The Supreme Court on Tuesday refused to stay its earlier order that apparently diluted certain provisions of the SC/ST (Prevention of Atrocities) Act.

Supreme Court puts stay on its March 20 SC/ST order. (PTI)

The Supreme Court on Tuesday refused to stay its earlier order that apparently diluted certain provisions of the SC/ST (Prevention of Atrocities) Act. Hearing a review petition filed by the Centre seeking a stay on its ruling that changed certain provisions of the SC/ST Act, the apex court refused to stay it’s March 20 order. It also asked all parties to submit detailed replies within two days and posted the matter for hearing after 10 days.

The hearing in the Supreme Court came a day after at least nine people were killed and several others injured as violence marred protests during the Bharat Bandh called in protest against the changes effected as a result of the top court’s order. Taking note of the violence, the SC bench headed by Justice Adarsh Kumar Goel observed that those protesting on the streets had not read the copy of the judgment properly. “Those agitating on streets may not have even read our judgment. Vested interests are also involved sometimes. We are only concerned about innocent people being put behind bars. We are not against the Act at all. But innocents can’t be punished on unilateral version. Why does government want people to be arrested without verification,” the SC observed.

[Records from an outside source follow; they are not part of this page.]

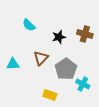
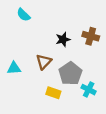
cyan semicircle: (29, 25) -> (23, 15), moved
yellow rectangle: (50, 95) -> (53, 93), moved

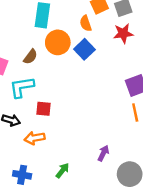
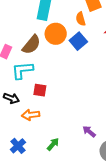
brown semicircle: (30, 57) -> (31, 45), size x1.5
purple arrow: (103, 153) -> (89, 132), turned -80
blue cross: (22, 175) -> (18, 146), turned 35

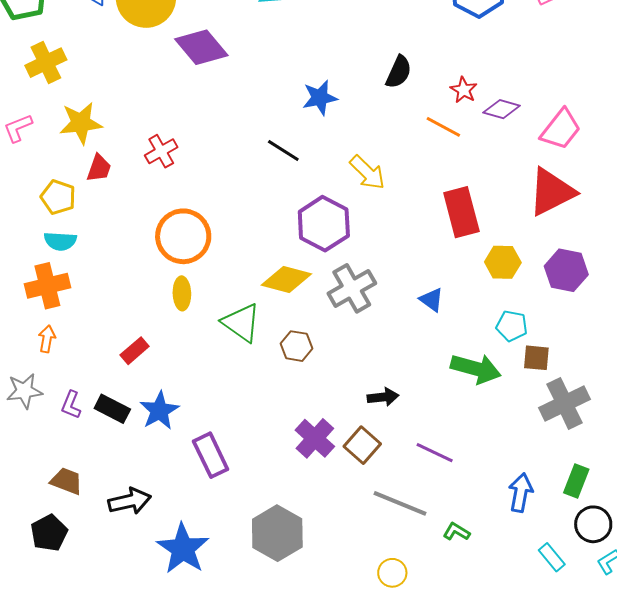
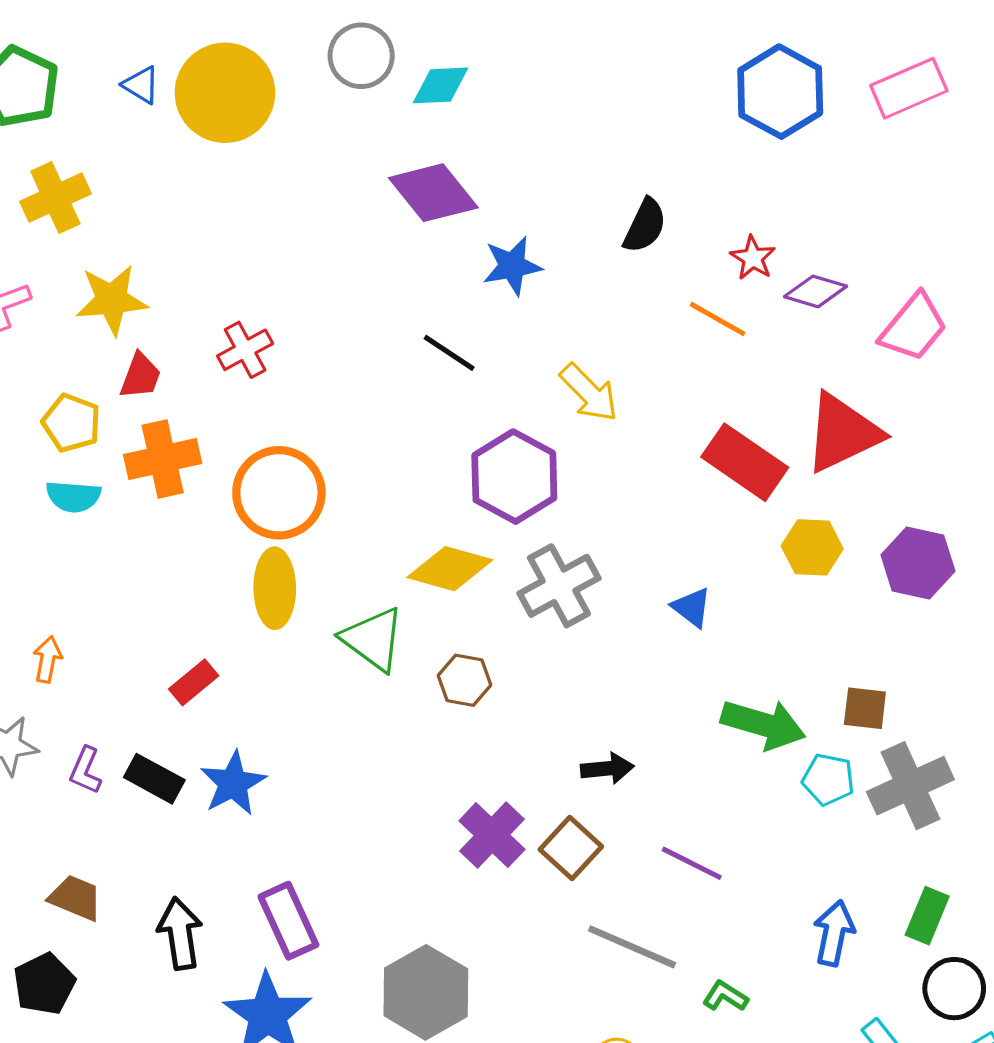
purple diamond: (201, 47) -> (433, 193), moved
red triangle: (552, 192) -> (843, 433), moved
red rectangle: (461, 212) -> (745, 462), turned -42
orange cross: (47, 286) -> (163, 459), moved
yellow ellipse: (182, 293) -> (275, 588), size x1.4
cyan pentagon: (512, 326) -> (828, 779), moved
purple rectangle: (211, 455) -> (288, 921), moved
black arrow: (130, 501) -> (180, 934), turned -87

What changes did the SC order bring to the SC/ST Act?

* On March 20, the top court banned registration of criminal cases and automatic arrests under the SC/ST Act, triggering a nationwide protest by the Dalit community.

* The Supreme court had said that public servants cannot be prosecuted without the approval of the appointing authority and private citizens can be arrested only after an inquiry under the law.

* It also said that a preliminary inquiry under the Act would be conducted by the Deputy Superintendent of Police to be certain that the allegations are not superficial.

* The amendment in the law was a bid to protect honest public servants discharging bona fide duties from being blackmailed with false cases under the Act.

* Earlier provisions in the Act provided for taking immediate action in respect of any complaint relating to harassment of a victim, informant or witness, etc. Any such complaint shall be tried separately from the main case and be concluded within two months.